For many Turks, joining the European "club" has been a transcendent, decades-long dream.
But since Turkey was accepted last December as a candidate for European Union membership, visits by critical European officials have been more frequent than rain in winter - and have prompted debate and soul-searching.
Every ranking European visitor has criticized Turkey's poor human rights record and uncompromising line towards Islamists and minority Kurds - and made clear that EU acceptance would require fundamental change.
On a state visit last week, German President Johannes Rau said a "formidable effort" was required on reforms and Turkey had a "long way to go."
Just days before, European Parliamentarian Daniel Cohn-Bendit had criticized Turkey for imprisoning political activist Leyla Zana - winner of the European Parliament's 1995 Sakharov Peace Prize - and said Zana's "problem is the antiterrorism law."
But such criticism fuels an anti-Europe backlash. Many Turks are not sure that they have to - or should have to - alter their beliefs to fit European norms.
Their roots are different value systems and visions of future sovereignty - which raise questions about how far both sides are willing to bend to accommodate each other.
Turks and Europeans have both changed their thinking since early 1998, when Turkey's EU application was put on hold amid a welter of European comments that Muslim Turkey would never be fit to join the Christian club. But there are new challenges, too.
"There is a new atmosphere, and if a lot of West Europeans are serious about Turkey's entry, it is because of a more grown-up approach, a response to a geostrategic reality," says Karen Fogg, the EU representative to Turkey.
But Ms. Fogg adds: "I'm not sure there is a parallel change in Turkey." She mentions several groups of Euro-skeptics. "Turkey was thinking it had a holy right to enter, but there was not too much awareness of what needs to be done. They are gradually shedding their suspicions, but there are still flat-earthers, people who are anti-globalization...and those who think Turkey can do without Europe."

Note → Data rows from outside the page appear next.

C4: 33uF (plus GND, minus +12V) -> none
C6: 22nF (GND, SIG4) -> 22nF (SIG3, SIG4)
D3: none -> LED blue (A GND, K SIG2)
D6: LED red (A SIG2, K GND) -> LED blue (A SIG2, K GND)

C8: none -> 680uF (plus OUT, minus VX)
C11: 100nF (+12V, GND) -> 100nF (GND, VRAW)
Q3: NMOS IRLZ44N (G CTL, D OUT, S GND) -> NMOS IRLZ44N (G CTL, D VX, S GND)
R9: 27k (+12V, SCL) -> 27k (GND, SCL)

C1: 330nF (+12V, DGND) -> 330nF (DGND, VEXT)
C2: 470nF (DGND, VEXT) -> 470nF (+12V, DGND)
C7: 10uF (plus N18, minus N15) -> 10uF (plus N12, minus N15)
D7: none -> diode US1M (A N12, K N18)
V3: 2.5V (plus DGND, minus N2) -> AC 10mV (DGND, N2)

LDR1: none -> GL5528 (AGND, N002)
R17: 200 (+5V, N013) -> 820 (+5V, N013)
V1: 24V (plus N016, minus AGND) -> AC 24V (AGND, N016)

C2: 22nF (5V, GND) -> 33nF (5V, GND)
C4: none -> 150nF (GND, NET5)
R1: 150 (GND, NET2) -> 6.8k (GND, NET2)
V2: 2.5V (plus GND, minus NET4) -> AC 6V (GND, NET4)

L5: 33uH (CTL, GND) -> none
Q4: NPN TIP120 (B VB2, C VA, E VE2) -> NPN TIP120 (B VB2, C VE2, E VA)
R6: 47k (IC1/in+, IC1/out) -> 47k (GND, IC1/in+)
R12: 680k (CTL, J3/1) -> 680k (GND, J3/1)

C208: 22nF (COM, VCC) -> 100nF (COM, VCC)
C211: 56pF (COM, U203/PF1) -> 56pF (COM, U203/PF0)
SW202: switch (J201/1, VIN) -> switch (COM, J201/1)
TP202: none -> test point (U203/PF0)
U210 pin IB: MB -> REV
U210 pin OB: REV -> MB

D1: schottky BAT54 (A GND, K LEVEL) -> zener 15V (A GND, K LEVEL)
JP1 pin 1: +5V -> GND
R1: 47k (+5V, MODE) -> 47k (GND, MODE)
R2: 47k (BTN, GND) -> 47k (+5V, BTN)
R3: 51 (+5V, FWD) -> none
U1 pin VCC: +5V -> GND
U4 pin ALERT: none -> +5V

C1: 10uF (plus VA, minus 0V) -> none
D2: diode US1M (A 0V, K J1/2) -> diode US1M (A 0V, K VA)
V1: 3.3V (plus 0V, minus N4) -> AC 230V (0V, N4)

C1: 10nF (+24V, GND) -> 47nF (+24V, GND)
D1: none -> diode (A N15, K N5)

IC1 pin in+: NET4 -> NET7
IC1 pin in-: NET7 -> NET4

Turkey is the eastern anchor of NATO, and by some estimates is the 16th largest economy in the world, making it a large bite for the EU to swallow.
"Our value systems should converge ... [but] there are problems that will not pass simply, and Turkey's integration into Europe with its huge economy and population means Turkey will have a big role," says Seyfi Tashan, head of the Turkish Foreign Policy Institute at Ankara's Hacettepe University.
"Europe is reluctant to give it that role," says Mr. Tashan. "I believe we will have integration, but it will take years and years for Europe to make up its mind that Turkey should be a member. By then, Turkey may not be interested."
Within 15 years, Turkey may be the 10th largest economy in the world, "so why should we be forced to to follow policies that countries like Finland and Ireland will have a [right to veto]?"
Europe needs Turkey as a bridge to Central Asia, the Mideast, and Iran, though it has not "overcome" the "strong viewpoint that Turks are not part of 'us,' that they are outsiders ... who are still seen as peasants," Tashan says.
"Turkey has always had a deep-rooted suspicion of Europe, and [the 1997 rejection] confirmed those fears," says a European diplomat. "Then there was a Christian democratic trend in Europe, and it was inevitable that they would see it in terms of religion."
Change of governments since then in Germany and Greece - with Athens using a massive earthquake in northwest Turkey last August to aid its longtime foe and break the diplomatic ice - has paved the way for rethinking.
Blunt EU diplomacy toward Turkey has been counter productive, some argue, by giving the impression that human rights is Europe's only concern. Arm-twisting flies in the face of Turkey's formidable national pride, which has its roots in the secular, West-oriented vision of Kemal Ataturk, who founded the modern republic in 1923.
"This has brought those out of the woodwork who are terrified of what the EU might mean," says a senior Western diplomat. High-profile visits to jailed human rights campaigners are rarely balanced by wreath-laying at Ataturk's tomb, he adds, while many European officials seem to expect overnight change. "There is a belief that the EU will reverse in Turkey what Ataturk gave to Turkey."
Among those traditions has been the supreme role of the military. At the top of its agenda is controlling Kurdish nationalism and Islamic fundamentalism.
The military has carried out three coups since 1960, and in 1997 orchestrated the removal from office of Islamist Prime Minister Necmettin Erbakan. But today there are signs - in part because of EU rules about civilian control of the military - that the armed forces are keeping a very low profile.
The turning point came on March 28, Turkey's chief of staff Kuseyin Kivrikoglu refused to comment on a presidential crisis: "We are not saying anything, because anything we say could change the [political] agenda. We are being particularly careful in light of our EU candidacy."
"They are feeling that they don't want to be involved in politics," says Metehan Demir, diplomatic correspondent for the Hurriyet newspaper. "These are very fundamental changes."